I was working, and then I procrastinated on Facebook, and then it felt like time to write something about Charlie Hebdo.
We live in a remarkable world where the internet allows us to connect with hundreds of thousands of people. And I have been lucky enough in my life to meet a wide variety of people with some great thoughts and fascinatingly disparate viewpoints. It didn’t surprise me at all to find that these were being loudly broadcasted, but it did make me feel strongly like also airing my views (of which I have many, not all organised yet).
Firstly, I don’t think there is any question that what happened at Charlie Hebdo is a tragedy. The ability of one human to destroy another will never cease to horrify me. Loss of life is always a terrible thing.
Secondly, the hashtag #jesuischarlie is trending across the world and huge events are emerging, not only in solidarity with the French people, but in the name of freedom of expression and protecting it.
Thirdly, I don’t think there is any question that some of the art featured in Charlie Hebdo over the years has been in slightly (and sometimes incredibly) poor taste. I am a great fan of satire as a way to explore the flaws in society and create something entertaining which forces people to take a good look at their own views – but it can be overdone, or simply done in a way which is ultimately offensive and not intelligent.

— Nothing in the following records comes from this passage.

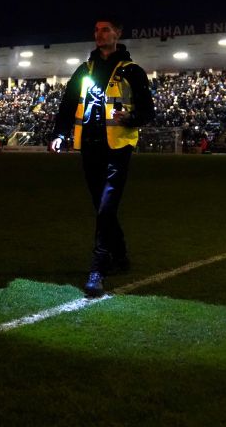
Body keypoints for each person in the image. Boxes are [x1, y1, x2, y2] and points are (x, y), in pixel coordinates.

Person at [49, 17, 155, 297]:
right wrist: (59, 134)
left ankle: (98, 267)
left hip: (118, 147)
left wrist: (131, 117)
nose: (99, 34)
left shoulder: (133, 71)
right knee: (102, 207)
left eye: (105, 29)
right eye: (96, 29)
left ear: (118, 33)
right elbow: (68, 104)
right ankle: (120, 256)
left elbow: (148, 112)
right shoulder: (85, 69)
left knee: (106, 207)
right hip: (90, 147)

Now, put these three things together, and you get the explosion of arguments which I have seen across my Facebook feed all day. I honestly didn’t know much about Charlie Hebdo, but a few hours of research has brought me to the following final conclusion:
Freedom of expression is important, and it’s appropriate that it was the French writer Voltaire who came out with the famous quote “I do not agree with what you have to say, but I’ll defend to the death your right to say it”. However, Charlie Hebdo did venture worryingly close to pure racism, and that isn’t something to applaud. The key thought here though, is that people using the hashtag #jesuischarlie aren’t applauding Charlie Hebdo. This isn’t a choice to support a racist publication. This is a statement of sadness at an unconscionable act of violence, and a statement in support of freedom of expression. Suggesting that people don’t use that hashtag isn’t valuable, it’s just an excuse to start an fight. Awareness rarely comes from confrontation on the internet.
This has all been a bit of a jumble, but I think the main point is clear. After what I’ve seen and read today, I’m not a Charlie Hebdo fan. But that doesn’t mean je ne suis pas Charlie. It just means #jesuischarlie and je suis ready to fight violence, hate crime, and limiting freedom of expression, as well as being ready to question a racist publication. That is what je suis.